Après l’Espagne et les Pays-Bas, la France a annoncé vendredi son retrait du Traité de la charte de l’énergie, accord vieux de 30 ans, très protecteur des investissements dans les énergies fossiles et accusé d’entraver les ambitions climatiques européennes.
« La France a décidé de se retirer du Traité sur la charte de l’énergie (…) C’est cohérent avec notre stratégie climatique européenne », a déclaré le président français Emmanuel Macron en marge d’un sommet européen à Bruxelles.
Le Traité sur la charte de l’énergie (TCE) a été signé en 1994, au sortir de la Guerre froide, pour offrir des garanties aux investisseurs dans les pays d’Europe de l’Est et de l’ex-URSS.

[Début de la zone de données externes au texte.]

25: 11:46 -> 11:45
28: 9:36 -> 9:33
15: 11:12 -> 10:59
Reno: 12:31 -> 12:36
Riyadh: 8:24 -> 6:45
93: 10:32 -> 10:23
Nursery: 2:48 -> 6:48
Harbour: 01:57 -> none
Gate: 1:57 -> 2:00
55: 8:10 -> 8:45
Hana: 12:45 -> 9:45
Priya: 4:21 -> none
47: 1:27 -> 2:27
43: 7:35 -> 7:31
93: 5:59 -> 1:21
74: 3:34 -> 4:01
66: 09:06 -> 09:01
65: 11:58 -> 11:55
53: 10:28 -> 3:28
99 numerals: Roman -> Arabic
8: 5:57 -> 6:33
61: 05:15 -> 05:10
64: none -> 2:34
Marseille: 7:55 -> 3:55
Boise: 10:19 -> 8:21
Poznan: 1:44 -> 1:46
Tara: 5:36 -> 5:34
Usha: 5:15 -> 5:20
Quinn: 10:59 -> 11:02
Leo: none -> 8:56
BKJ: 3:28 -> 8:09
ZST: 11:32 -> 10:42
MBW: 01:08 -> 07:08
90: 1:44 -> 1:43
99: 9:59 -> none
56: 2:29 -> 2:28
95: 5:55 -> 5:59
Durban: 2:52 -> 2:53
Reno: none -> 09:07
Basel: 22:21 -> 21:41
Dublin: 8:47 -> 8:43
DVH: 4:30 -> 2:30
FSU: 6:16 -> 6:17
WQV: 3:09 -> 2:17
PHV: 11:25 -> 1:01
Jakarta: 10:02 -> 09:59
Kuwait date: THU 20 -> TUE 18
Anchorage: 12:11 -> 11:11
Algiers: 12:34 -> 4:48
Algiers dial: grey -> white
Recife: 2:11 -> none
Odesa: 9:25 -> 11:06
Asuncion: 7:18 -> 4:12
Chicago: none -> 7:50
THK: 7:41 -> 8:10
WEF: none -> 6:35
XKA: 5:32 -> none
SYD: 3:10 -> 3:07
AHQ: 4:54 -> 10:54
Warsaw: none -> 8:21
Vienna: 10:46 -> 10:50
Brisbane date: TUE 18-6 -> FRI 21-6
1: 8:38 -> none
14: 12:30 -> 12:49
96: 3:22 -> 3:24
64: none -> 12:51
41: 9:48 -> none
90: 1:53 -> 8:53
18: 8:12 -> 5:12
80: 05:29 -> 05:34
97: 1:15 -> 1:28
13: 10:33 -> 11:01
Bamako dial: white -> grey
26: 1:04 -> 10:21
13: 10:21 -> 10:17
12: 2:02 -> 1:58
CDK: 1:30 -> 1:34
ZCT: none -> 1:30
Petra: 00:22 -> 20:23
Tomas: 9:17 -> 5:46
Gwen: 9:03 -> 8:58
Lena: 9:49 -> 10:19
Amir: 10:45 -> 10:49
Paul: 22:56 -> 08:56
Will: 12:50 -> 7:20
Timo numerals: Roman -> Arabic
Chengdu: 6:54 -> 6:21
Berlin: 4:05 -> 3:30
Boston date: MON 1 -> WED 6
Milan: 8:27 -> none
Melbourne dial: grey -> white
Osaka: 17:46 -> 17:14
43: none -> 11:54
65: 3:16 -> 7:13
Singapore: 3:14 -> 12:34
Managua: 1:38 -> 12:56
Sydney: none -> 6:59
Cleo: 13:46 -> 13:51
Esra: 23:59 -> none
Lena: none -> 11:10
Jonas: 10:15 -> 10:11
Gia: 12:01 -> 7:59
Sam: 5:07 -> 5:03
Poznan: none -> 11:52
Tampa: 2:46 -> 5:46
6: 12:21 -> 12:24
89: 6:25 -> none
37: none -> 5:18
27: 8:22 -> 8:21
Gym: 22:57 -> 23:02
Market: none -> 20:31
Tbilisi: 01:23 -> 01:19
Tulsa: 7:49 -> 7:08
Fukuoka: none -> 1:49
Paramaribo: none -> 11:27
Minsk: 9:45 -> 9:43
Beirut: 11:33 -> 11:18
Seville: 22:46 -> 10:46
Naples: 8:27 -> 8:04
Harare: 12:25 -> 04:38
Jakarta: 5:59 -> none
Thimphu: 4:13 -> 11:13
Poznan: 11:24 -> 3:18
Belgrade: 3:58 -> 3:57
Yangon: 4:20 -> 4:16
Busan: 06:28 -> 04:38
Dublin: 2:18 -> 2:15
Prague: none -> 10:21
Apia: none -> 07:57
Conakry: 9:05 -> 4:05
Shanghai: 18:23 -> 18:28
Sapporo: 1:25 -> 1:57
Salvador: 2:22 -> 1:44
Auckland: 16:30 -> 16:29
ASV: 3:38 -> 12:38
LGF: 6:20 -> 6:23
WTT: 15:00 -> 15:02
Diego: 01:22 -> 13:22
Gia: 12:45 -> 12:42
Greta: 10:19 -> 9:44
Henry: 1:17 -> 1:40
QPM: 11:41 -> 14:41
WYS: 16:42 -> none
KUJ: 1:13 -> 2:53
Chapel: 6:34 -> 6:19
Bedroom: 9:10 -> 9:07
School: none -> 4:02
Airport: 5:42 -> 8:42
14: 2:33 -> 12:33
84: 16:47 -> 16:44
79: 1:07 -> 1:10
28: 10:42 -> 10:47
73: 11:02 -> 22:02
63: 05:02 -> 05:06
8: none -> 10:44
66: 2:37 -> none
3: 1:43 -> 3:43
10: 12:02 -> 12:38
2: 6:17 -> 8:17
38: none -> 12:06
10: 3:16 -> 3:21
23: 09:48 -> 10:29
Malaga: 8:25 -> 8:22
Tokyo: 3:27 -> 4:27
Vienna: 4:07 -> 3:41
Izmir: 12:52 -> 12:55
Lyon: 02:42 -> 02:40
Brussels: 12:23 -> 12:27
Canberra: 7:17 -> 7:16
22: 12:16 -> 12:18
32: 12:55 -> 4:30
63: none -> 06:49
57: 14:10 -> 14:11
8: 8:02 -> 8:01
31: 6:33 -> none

Réunissant l’UE et une cinquantaine de pays, il permet à des entreprises de réclamer, devant un tribunal d’arbitrage privé, des dédommagements à un Etat dont les décisions et l’environnement réglementaire affectent la rentabilité de leurs investissements – même lorsqu’il s’agit de politiques pro-climat.
Cas emblématique : après l’adoption d’une loi néerlandaise bannissant le charbon d’ici 2030, l’énergéticien allemand RWE réclame 1,4 milliard d’euros à La Haye pour compenser ses pertes sur une centrale thermique.
Face à la multiplication des contentieux, les Européens s’efforcent depuis 2020 de moderniser le texte.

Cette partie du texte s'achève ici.